# Dotek cranks?



## aka brad (Dec 24, 2003)

Saw these on ebay for $10.00. Wanted to play with 175mm cranks so I bought a set. Anyone know anything about these?

1G1G, Brad


----------



## shiggy (Dec 19, 1998)

aka brad said:


> Saw these on ebay for $10.00. Wanted to play with 175mm cranks so I bought a set. Anyone know anything about these?
> 
> 1G1G, Brad


*DOH!*tek
 
Could not resist!


----------



## roadiegonebad (Jan 31, 2004)

aka brad said:


> Saw these on ebay for $10.00. Wanted to play with 175mm cranks so I bought a set. Anyone know anything about these?
> 
> 1G1G, Brad


QBP sells them or used to. They also make a 110bcd cx crank, but it's just a triple without the holes drilled for the inner ring. Wasn't too impressed with their quality... but for $10 you can't be too picky.


----------



## ssmike (Jan 21, 2004)

Dotek was a Taiwan factory that went out of business about 4 years ago. They made low to medium level parts. Those cranks are their Pro-4 crank which are a nice cranks for a "recreation" bike, but if you are going to put them on your ss and crank away, I doubt the square taper hole will last very long. Their reputation was that they were soft. They're nicely finished, but not very durable.

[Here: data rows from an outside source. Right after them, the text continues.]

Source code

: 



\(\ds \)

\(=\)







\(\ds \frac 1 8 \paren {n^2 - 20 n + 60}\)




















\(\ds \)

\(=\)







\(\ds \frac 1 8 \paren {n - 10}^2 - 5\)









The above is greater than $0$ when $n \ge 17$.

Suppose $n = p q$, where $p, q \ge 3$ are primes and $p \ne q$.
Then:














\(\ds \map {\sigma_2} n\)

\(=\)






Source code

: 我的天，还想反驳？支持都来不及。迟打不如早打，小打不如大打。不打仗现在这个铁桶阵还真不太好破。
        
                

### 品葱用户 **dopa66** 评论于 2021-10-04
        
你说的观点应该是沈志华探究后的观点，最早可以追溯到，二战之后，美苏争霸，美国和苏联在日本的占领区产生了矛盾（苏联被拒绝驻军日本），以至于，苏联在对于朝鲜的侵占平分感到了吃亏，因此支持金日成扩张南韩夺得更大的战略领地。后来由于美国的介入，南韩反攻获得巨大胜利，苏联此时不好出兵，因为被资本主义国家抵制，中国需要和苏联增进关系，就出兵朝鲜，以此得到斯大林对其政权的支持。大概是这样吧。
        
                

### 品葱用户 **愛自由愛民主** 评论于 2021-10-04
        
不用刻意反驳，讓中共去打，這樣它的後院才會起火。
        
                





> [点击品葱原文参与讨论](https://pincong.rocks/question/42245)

But, if you just want to throw down a couple of rides on 175 cranks, for $10, they will probably do the job. If I recall, they also used a 118mm axle - I can check to confirm if you need me to. Just say the word and I'll check old references.


----------



## aka brad (Dec 24, 2003)

*Form over function...*



ssmike said:


> . They're nicely finished, but not very durable.


I hate that!

If I like 175mm maybe I'll switch them out with some Deore Hollowtech's I can cannibalize from a bike I gave my brother as a Hybrid road bike (he'd never know the difference)  Thanks for the info.

Dohhhh 

1G1G, Brad


----------



## Guest (Apr 26, 2005)

aka brad said:


> Saw these on ebay for $10.00. Wanted to play with 175mm cranks so I bought a set. Anyone know anything about these?


I rode a set for years on my old lugged steel road bike off-road back in the day. No problems. They work. Somewhat ghetto but fully functional.

mc


----------



## Mattman (Feb 2, 2004)

*Seems like they make BMX cranks too!*

I just saw a BMX bike on ebay that had them included, supposedly they were the stock crank and upgraded to something shorter for a small kid.


----------



## ssmike (Jan 21, 2004)

Mattman said:


> I just saw a BMX bike on ebay that had them included, supposedly they were the stock crank and upgraded to something shorter for a small kid.


Yes - 0ne piece and 3 piece crmo BMX cranks - and chainrings and hubs.


----------